Why An ACRL Blog

ACRLog is a blog for academic and research librarians. We hope you will turn to ACRLog for ideas, commentary, and reflection on the professional issues of the day. But there are thousands of blogs on a multitude of topics, including several ALA division blogs. So, why would ACRL venture into the blogosphere morass?

ACRLog has its origins in an essay published at the Inside Higher Ed by Scott McLemee. Titled “Silence in the Stacks,” McLemee expressed his curiosity about the lack of a quintessential blog on academic librarianship. Certainly there were (are?) blogs by academic librarians on topics of interest to the academic and research library community, but nowhere in the blogosphere could one find a home for the full spectrum of issues facing academic and research libraries and those who work in them. Nor did any existing blog reflect on the higher education enterprise and how the library fits into that bigger picture.

That’s the void ACRLog seeks to fill. It’s a grand vision, and giving life to and sustaining any blog of this magnitude is work for more than one person. ACRLog is no exception. It will deliver content from a team of bloggers whose members are no strangers to voicing their opinions, tackling controversial issues, and writing about the value academic librarians bring to their academic communities. In short, they are passionate about the profession. The team approach also ensures coverage of the issues from a diversified set of perspectives. The views and opinions expressed on ACRLog are those of the individual authors and do not represent official statements or positions of the Association of College and Research Libraries (ACRL) or the American Library Association (ALA).

ACRLog advances the ACRL Strategic Plan 2020 which mandates “Increasing ACRL’s communication on major trends and issues in libraries.” And unlike many blogs, this one will give its readership a voice. ACRLog invites contributions from the membership. Guest commentaries, contributed conference reports, perspectives from ACRL chapters, and opinions about “the latest trends and issues can all be shared within this blogspace.”

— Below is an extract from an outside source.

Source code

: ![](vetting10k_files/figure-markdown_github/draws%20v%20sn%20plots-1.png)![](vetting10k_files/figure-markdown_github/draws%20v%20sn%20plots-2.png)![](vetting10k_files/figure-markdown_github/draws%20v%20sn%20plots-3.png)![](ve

And like any good academic enterprise, ACRLog has a mission statement:
ACRLog is a blog that aims to discuss the issues of the day in the field of academic and research librarianship. It will strive to get you thinking about what you do, why you do it, and how it fits into this enterprise we call higher education. We are passionate about academic librarianship so we will call it the way we see it. You may not always agree with us. When you do or don’t, let us know. If we get you thinking more deeply about the professional issues that impact on you, your library, your user community, and academic librarianship then we are doing our job.

1. Mclemee, Scott. Silence in the Stacks. Inside Higher Ed. June 9, 2005.